Tuesday, June 06, 2006
"THE MYTH OF RELIGIOUS TOLERANCE"
is the title of an article in the current "Crisis" magazine, written by Rev. Thomas D. Williams, L.C., dean of the theology school at Rome's Regina Apostolorum University and Vatican analyst for NBC News. I'd like to post the whole thing, because Williams comes to grips with the morphing of values and doctrine that is being done in the name of "tolerance." Here's a little of it anyway:
...as a virtue, tolerance seems to have distanced itself so far from its etymological roots as to have become another word altogether. Thus the virtue of "tolerance" no longer implies the act of "toleration," but rather a general attitude of permissiveness and openness to diversity. A tolerant person will not tolerate all things, but only those things considered tolerable by the reigning cultural milieu. Tolerance therefore now has two radically incompatible meanings that create space for serious misunderstandings and abuse.

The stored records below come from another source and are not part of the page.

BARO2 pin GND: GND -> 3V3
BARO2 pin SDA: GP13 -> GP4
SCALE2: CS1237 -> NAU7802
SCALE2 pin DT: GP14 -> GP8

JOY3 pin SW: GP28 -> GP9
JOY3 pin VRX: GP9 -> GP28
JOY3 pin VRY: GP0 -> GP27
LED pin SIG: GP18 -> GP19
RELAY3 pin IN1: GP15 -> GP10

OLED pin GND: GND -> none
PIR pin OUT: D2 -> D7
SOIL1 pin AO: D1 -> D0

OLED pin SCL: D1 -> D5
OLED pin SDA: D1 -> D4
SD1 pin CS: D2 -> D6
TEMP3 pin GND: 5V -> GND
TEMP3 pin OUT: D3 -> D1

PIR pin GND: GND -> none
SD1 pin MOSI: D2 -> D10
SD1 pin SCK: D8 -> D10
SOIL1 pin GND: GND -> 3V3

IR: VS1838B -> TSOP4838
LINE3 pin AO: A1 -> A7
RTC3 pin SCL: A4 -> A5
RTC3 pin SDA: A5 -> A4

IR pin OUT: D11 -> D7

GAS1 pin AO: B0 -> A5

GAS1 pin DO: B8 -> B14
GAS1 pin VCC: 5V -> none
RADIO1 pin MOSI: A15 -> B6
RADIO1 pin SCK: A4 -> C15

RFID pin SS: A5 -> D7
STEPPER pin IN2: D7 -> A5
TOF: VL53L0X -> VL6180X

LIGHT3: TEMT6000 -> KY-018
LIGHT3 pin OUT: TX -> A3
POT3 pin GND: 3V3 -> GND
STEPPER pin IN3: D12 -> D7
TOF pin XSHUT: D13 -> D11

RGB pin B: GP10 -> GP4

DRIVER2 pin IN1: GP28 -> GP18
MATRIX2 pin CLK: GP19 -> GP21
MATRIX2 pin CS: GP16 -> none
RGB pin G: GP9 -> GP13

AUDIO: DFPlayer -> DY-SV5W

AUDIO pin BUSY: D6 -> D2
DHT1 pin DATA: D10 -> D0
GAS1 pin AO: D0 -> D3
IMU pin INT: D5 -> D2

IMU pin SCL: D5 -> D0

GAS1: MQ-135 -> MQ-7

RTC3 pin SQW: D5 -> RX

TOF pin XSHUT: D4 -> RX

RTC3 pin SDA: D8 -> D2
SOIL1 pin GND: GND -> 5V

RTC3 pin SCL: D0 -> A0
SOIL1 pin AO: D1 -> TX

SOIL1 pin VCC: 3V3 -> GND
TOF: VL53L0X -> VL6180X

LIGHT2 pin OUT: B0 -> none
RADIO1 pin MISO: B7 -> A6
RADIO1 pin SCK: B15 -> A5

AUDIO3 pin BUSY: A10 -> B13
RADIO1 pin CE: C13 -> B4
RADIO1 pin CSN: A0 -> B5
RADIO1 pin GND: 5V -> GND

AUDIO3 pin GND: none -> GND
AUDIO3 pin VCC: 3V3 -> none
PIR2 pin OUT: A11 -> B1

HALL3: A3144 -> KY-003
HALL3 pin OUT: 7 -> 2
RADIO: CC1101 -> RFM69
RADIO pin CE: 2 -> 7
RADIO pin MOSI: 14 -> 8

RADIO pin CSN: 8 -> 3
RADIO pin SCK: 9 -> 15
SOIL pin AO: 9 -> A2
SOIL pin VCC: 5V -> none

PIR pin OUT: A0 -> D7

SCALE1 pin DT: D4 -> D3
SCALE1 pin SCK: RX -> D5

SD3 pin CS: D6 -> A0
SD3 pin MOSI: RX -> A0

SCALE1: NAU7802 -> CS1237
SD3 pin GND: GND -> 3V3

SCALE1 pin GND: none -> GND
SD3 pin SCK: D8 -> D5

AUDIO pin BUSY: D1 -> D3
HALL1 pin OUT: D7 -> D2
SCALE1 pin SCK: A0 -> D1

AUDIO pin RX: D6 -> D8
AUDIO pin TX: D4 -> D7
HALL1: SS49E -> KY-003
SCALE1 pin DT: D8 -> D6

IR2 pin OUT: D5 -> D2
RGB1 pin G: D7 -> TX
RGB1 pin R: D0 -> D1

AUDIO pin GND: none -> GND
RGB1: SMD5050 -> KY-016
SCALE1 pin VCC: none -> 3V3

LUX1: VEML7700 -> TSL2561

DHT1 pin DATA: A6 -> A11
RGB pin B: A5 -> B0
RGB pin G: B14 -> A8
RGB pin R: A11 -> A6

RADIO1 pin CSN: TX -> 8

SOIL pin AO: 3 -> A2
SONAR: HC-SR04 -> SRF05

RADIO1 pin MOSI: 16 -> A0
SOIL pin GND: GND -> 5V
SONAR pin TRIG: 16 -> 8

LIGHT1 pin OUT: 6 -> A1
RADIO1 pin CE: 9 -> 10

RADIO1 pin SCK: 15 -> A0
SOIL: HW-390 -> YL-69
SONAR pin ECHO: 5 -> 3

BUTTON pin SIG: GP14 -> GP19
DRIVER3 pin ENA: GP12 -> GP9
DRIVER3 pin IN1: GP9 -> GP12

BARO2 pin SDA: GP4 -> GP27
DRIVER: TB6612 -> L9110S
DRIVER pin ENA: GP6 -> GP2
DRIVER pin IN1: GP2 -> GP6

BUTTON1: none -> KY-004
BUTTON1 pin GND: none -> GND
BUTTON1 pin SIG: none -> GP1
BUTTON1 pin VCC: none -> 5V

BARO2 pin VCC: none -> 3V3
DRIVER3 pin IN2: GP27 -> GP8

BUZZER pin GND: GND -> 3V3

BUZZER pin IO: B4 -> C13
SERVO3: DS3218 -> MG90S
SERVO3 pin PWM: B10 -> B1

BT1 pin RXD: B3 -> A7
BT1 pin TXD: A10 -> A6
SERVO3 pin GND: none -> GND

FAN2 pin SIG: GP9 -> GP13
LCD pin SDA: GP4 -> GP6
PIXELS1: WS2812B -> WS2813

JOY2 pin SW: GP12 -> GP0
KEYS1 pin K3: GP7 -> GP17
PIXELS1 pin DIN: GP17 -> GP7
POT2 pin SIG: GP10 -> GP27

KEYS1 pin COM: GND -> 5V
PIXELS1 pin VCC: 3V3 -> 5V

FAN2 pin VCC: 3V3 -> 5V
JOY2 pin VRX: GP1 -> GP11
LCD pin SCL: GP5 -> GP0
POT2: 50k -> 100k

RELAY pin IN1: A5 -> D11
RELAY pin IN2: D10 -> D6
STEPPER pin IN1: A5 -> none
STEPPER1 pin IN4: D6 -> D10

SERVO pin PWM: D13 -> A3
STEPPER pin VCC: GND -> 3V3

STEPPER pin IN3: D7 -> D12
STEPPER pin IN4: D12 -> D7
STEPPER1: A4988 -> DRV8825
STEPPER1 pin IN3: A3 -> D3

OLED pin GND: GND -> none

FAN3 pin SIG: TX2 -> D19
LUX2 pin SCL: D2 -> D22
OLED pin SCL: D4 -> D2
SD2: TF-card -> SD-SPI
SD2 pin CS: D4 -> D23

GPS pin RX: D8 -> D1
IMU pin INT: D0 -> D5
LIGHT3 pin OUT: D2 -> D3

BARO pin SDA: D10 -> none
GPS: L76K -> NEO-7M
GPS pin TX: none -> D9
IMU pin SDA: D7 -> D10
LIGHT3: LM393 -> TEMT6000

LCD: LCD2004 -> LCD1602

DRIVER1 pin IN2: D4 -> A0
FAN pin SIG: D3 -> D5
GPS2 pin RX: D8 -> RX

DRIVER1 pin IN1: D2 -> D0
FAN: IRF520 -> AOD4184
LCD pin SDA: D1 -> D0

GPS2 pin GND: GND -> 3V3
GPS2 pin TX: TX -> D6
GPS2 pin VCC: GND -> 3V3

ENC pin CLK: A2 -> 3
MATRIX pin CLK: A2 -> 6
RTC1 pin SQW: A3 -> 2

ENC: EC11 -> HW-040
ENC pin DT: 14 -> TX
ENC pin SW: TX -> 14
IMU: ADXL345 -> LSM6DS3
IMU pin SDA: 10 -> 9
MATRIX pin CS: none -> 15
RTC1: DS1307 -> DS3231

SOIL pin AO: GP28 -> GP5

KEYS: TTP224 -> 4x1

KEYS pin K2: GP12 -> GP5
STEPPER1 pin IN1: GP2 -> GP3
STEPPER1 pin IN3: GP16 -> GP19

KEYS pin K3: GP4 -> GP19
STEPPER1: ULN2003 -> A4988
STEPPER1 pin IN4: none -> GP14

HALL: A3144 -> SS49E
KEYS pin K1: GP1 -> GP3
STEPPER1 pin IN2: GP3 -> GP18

Tolerance and intolerance have no objective referent, but rather can be applied arbitrarily. Thus the accusation of intolerance has become a weapon against those whose standards for tolerance differ from one's own, and our criteria for tolerance depend on our subjective convictions or prejudices. ...
The affair grows even muddier when the "acceptance of diversity," present in modern definitions of tolerance, is thrown into the mix. The UN Declaration of Principles on Tolerance incorporates a prior statement from the UN Declaration on Race and Racial Prejudice, which states: "All individuals and groups have the right to be different." Taken at face value, this is a ridiculous claim. Suicide bombing is "different," as are genocide and sadomasochism. To say that one person has a right to be bad, simply because another happens to be good, is the lidicrous logic of diversity entitlement. ...
In the end, the question for everyone necessarily becomes not, "Shall I be tolerant or intolerant?" but rather, "What shall I tolerate and what shall I not tolerate?"
John Paul II is mentioned in a favorable light at the end of the article. As I read the applause, I couldn't help but think that JPII was the modern day promoter of "unity in diversity". I would have found Williams article even more appealing had he not tried to whitewash the unjustifiable.